**Exercise goal**
Return each line in the material below that contains the string "disambiguationData". Uppercase and lowercase letters must match.
════
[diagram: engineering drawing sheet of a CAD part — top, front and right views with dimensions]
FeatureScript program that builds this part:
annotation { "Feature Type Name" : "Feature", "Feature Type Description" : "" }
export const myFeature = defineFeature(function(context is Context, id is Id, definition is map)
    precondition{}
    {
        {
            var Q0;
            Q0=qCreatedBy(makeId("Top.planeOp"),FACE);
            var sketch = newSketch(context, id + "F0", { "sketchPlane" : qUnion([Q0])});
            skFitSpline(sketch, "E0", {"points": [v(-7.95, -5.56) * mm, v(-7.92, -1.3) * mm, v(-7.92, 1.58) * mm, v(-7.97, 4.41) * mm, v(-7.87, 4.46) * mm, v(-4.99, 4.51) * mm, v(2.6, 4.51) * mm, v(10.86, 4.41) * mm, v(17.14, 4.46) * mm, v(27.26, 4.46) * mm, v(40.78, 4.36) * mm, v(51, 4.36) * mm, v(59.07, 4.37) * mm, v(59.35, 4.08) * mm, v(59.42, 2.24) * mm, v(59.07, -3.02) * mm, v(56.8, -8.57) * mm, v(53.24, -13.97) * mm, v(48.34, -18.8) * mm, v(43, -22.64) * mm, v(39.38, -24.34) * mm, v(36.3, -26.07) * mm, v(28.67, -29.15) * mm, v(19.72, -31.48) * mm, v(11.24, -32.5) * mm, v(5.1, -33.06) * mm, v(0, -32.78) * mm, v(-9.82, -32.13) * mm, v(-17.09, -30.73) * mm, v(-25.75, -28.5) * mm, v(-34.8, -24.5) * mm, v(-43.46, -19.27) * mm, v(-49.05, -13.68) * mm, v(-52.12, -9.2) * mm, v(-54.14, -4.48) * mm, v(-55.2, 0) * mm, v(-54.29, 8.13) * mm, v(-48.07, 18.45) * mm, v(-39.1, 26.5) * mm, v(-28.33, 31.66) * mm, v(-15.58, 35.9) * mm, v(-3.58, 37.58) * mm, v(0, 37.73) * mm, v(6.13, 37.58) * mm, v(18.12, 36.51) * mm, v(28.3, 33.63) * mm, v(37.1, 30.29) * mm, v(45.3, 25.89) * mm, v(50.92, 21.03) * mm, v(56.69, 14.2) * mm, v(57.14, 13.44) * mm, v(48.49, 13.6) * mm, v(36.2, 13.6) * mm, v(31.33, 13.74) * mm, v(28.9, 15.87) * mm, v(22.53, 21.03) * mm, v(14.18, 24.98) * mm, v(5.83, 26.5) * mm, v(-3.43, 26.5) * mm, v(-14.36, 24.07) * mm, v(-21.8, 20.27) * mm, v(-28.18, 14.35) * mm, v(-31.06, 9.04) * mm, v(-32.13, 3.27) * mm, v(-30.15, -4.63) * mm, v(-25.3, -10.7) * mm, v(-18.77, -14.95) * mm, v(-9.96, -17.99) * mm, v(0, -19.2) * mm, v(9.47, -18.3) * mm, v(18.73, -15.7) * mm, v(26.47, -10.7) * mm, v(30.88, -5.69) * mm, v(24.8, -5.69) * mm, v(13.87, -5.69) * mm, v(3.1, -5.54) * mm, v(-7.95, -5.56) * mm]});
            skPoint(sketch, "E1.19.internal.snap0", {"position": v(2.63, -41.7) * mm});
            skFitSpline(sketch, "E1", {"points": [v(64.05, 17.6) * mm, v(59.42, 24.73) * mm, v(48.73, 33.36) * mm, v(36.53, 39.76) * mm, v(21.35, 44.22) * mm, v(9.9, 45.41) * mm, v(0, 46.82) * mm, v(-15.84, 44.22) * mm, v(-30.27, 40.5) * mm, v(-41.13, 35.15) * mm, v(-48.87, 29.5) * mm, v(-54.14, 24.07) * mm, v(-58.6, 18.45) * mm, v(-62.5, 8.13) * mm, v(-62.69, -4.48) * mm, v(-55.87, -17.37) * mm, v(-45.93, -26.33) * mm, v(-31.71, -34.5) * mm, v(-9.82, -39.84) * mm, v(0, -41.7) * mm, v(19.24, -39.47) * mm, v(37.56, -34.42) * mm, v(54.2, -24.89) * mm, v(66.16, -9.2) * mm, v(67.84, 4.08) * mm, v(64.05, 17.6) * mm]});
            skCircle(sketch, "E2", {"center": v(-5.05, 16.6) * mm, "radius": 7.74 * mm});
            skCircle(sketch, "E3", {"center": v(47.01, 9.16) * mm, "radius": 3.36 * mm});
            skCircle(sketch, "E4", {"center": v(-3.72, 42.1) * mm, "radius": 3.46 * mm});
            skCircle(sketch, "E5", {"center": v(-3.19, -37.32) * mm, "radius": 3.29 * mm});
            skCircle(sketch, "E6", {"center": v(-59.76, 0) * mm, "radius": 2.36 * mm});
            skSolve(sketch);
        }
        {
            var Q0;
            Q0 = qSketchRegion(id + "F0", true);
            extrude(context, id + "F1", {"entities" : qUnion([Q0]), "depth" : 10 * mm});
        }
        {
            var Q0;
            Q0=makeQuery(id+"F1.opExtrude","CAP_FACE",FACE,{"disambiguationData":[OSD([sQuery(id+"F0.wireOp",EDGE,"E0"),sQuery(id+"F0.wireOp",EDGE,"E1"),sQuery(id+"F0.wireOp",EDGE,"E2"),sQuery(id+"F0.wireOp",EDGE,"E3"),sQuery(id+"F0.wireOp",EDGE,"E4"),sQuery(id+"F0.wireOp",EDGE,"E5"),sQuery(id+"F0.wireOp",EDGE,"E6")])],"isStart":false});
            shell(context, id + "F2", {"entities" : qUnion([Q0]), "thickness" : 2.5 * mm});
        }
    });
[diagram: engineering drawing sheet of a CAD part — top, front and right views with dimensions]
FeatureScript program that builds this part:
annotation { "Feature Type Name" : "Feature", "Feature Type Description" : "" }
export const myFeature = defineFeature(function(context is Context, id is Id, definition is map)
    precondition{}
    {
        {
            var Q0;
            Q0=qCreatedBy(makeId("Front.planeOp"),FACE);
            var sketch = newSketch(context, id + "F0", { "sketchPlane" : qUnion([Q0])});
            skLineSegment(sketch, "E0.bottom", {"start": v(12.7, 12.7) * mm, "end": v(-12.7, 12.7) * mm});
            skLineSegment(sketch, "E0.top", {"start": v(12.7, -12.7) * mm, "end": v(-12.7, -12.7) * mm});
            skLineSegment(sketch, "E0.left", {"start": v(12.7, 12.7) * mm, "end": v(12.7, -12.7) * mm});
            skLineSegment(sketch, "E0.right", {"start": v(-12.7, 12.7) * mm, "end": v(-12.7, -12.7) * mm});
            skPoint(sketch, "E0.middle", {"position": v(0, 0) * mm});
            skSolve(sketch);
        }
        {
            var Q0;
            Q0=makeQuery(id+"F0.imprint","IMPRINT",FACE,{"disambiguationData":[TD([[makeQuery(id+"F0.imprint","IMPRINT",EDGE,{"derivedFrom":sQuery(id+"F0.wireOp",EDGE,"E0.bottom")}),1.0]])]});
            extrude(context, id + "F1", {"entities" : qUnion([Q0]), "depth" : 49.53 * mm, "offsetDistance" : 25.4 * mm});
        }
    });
════
**Answer to this task**
            Q0=makeQuery(id+"F1.opExtrude","CAP_FACE",FACE,{"disambiguationData":[OSD([sQuery(id+"F0.wireOp",EDGE,"E0"),sQuery(id+"F0.wireOp",EDGE,"E1"),sQuery(id+"F0.wireOp",EDGE,"E2"),sQuery(id+"F0.wireOp",EDGE,"E3"),sQuery(id+"F0.wireOp",EDGE,"E4"),sQuery(id+"F0.wireOp",EDGE,"E5"),sQuery(id+"F0.wireOp",EDGE,"E6")])],"isStart":false});
            Q0=makeQuery(id+"F0.imprint","IMPRINT",FACE,{"disambiguationData":[TD([[makeQuery(id+"F0.imprint","IMPRINT",EDGE,{"derivedFrom":sQuery(id+"F0.wireOp",EDGE,"E0.bottom")}),1.0]])]});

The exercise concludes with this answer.